Y en su cara vio reflejado todo, mejor que en la explicación más larga que le hubiera podido hacer: ¡seguía queriéndola!
Y le dijo con mucho reposo:
—Fleur es muy atractiva, Jon; pero… ni a Val ni a mí nos gusta mucho.
—¿Por qué?
—Creemos que tiene un temperamento muy…, muy posesivo…
—¿Posesivo? ¿Y eso qué quiere decir? Fleur es… es… —y puso a un lado su plato de postre, se levantó y se fué al balcón.
Se levantó también Holly, fué a su lado y le pasó el brazo por la cintura.
—No te enfades, Jon. Todos no podemos ver a las personas desde el mismo punto de vista… Mira: yo creo que cada persona, lo más que puede encontrar es otra u otras dos capaces de apreciar lo que tiene de bueno. En tu caso, esa persona es tu madre. Me di cuenta una vez que la vi leyendo una carta tuya. Era grandioso ver su cara en aquel momento. Me parece que es la mujer más hermosa que he visto; los años no hacen mella en su persona en absoluto.
La cara de Jon se dulcificó. Después volvió a endurecerse. Todo el mundo…, todo el mundo estaba en contra de Fleur… Y aquello servía para decidirle a seguir sus palabras de ruego de que se casase con ella.
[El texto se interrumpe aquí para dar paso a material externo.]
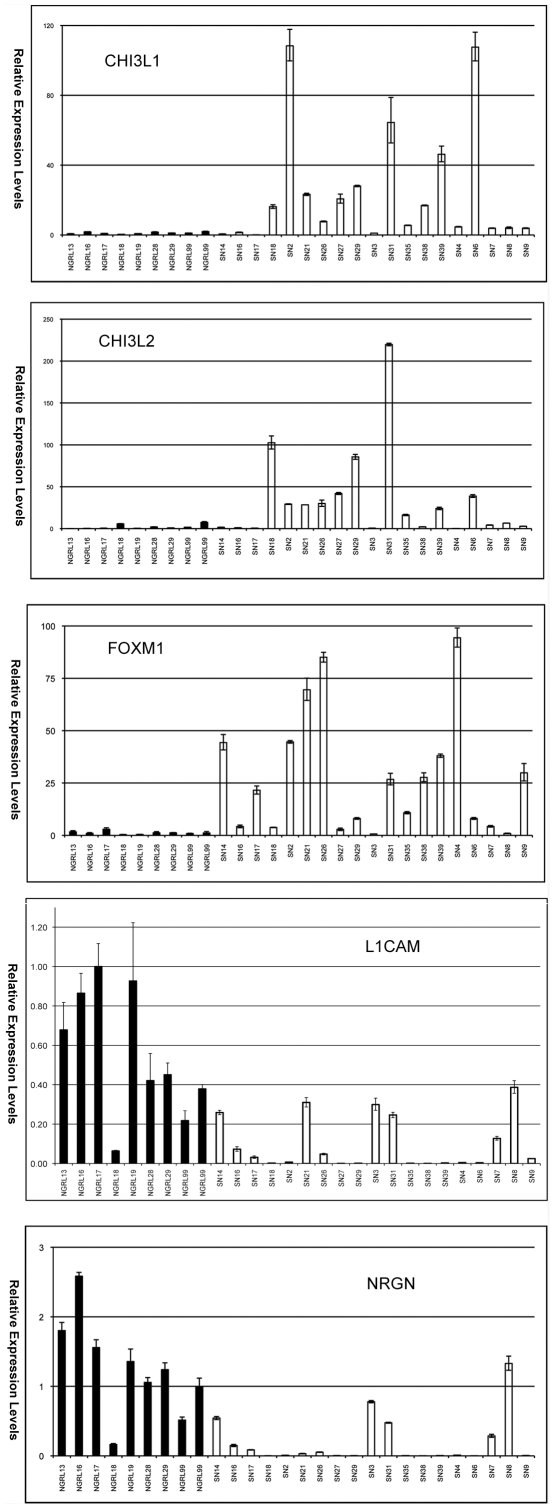
Bar charts showing the quantitative RT-PCR results of CHI3L1, CHI3L2, FOXM1, NRGN and L1CAM on a panel of 19 individual brain tumor samples (SN series) and 9 individual normal brain tissue samples (NGRL series).Black bars, NGRL series (normal) samples; white, SN series (GBM) samples. Y-axis indicates relative expression levels and X-axis indicates individual samples. Three replicate PCR were performed and the standard errors of the mean were indicated by error bars.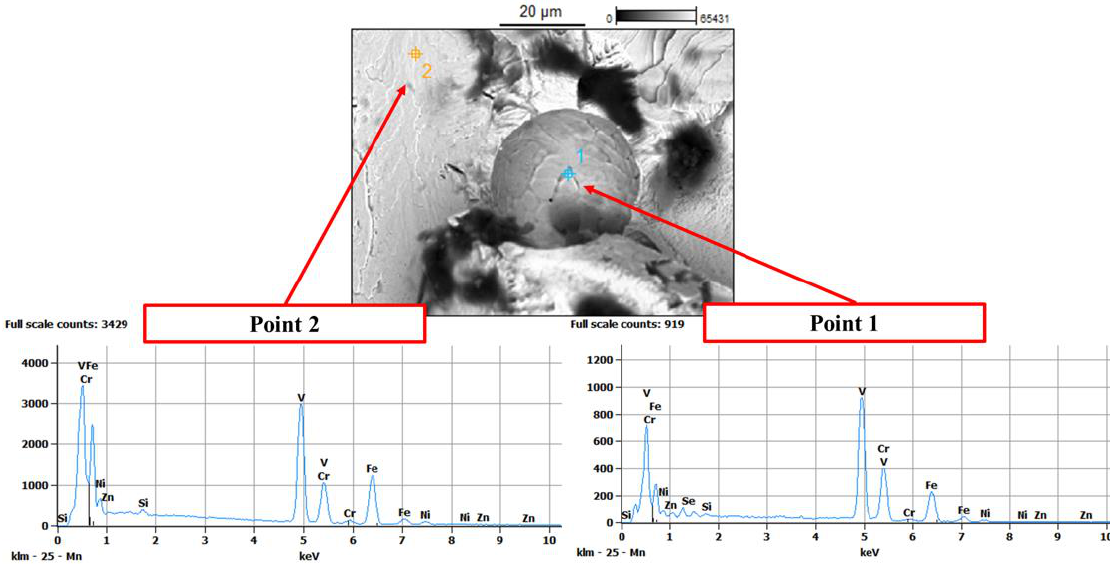
Figure 13. EDS of the specimen tested at ∆ σ = 200 MPa and failed at 192,951 cycles (specimen 7).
Allí, en el lugar en que pasó una semana con ella, su recuerdo se hacía más intenso, y echaba de menos su presencia para embellecer la habitación, el jardín, el mismo aire. ¿Sería capaz de vivir sin verla? Se retiró pronto a su habitación, y su pensamiento se aferró al recuerdo de Fleur vestida con aquel disfraz. Oyó a Val cuando llegó: el ruido del Ford, el descargar las compras que llevaba… Después volvió a reinar la tranquilidad de la noche, oyéndose tan sólo el balido de algún cordero y el canto áspero de algún pajarraco. La luna estaba fría, el aire caliente, los Downs eran de plata… Pero, Señor, qué vacío estaba todo sin ella… En la Biblia estaba escrito: «Dejarás a tu padre y a tu madre y te adherirás a… Fleur[111]».
Sí; tendría valor, se lo diría a sus padres. No podrían impedirle casarse con ella, no querrían cuando supieran lo que sentía por ella… Sí, se lo diría todo abiertamente. Los temores de Fleur eran infundados…
Cesaron el canto de los pájaros y el balido del ganado; lo único que se oía en la oscuridad era el rumor del arroyo. Y Jon, en su cama, soñó, feliz, libre de lo que es el peor mal de la vida: la indecisión.